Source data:
<<<<

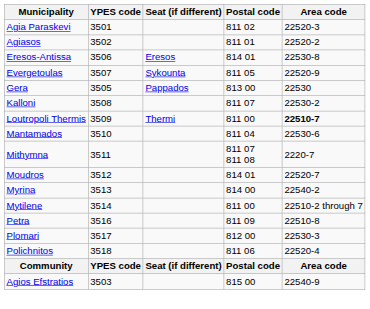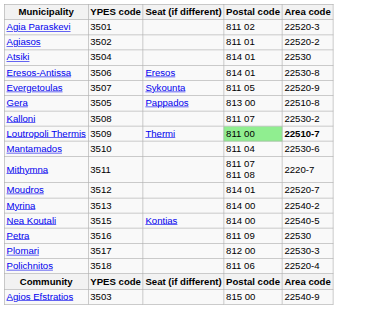+ row: Atsiki | 3504 | 814 01 | 22530
Gera | Area code: 22530 -> 22510-8
Loutropoli Thermis | Postal code: no background -> lightgreen background
- row: Mytilene | 3514 | 811 00 | 22510-2 through 7
+ row: Nea Koutali | 3515 | Kontias | 814 00 | 22540-5
Petra | Area code: 22510-8 -> 22530
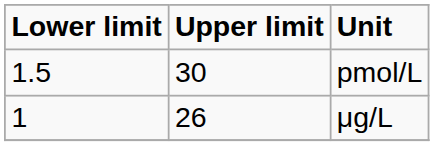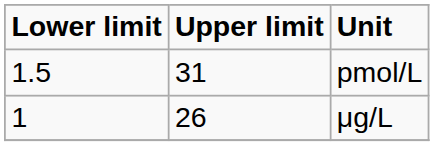pmol/L | Upper limit: 30 -> 31
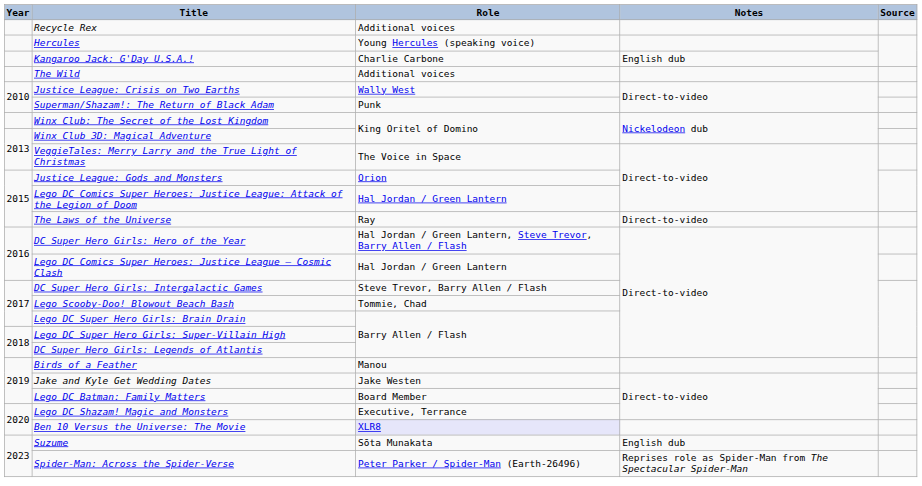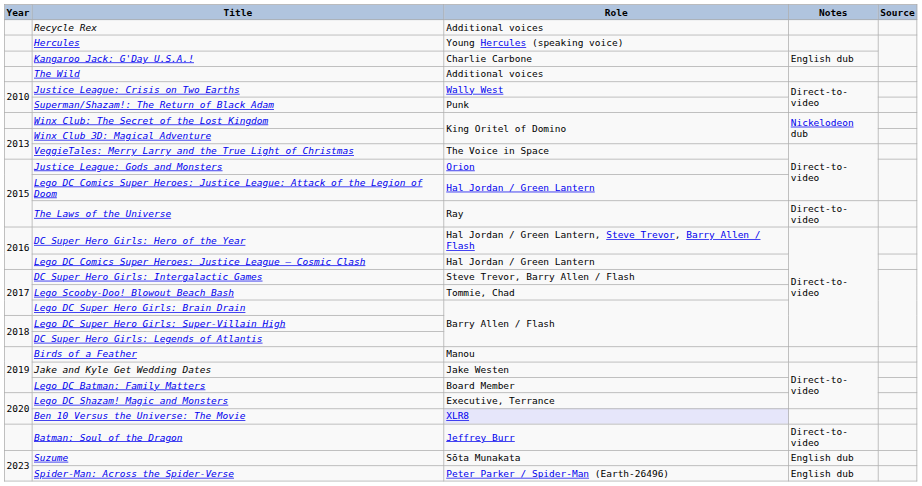+ row: Batman: Soul of the Dragon | Jeffrey Burr | Direct-to-video
Spider-Man: Across the Spider-Verse | Notes: Reprises role as Spider-Man from The Spectacular Spider-Man -> English dub
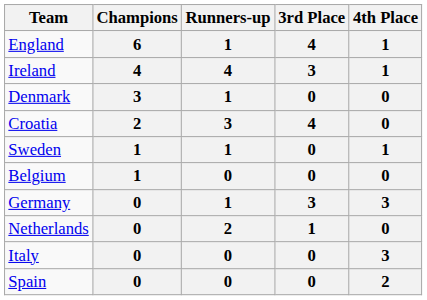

>>>>

Aim of the task: Copy the data above word for word, omitting the pictures.

The completed task:
+ row: Atsiki | 3504 | 814 01 | 22530
Gera | Area code: 22530 -> 22510-8
Loutropoli Thermis | Postal code: no background -> lightgreen background
- row: Mytilene | 3514 | 811 00 | 22510-2 through 7
+ row: Nea Koutali | 3515 | Kontias | 814 00 | 22540-5
Petra | Area code: 22510-8 -> 22530
pmol/L | Upper limit: 30 -> 31
+ row: Batman: Soul of the Dragon | Jeffrey Burr | Direct-to-video
Spider-Man: Across the Spider-Verse | Notes: Reprises role as Spider-Man from The Spectacular Spider-Man -> English dub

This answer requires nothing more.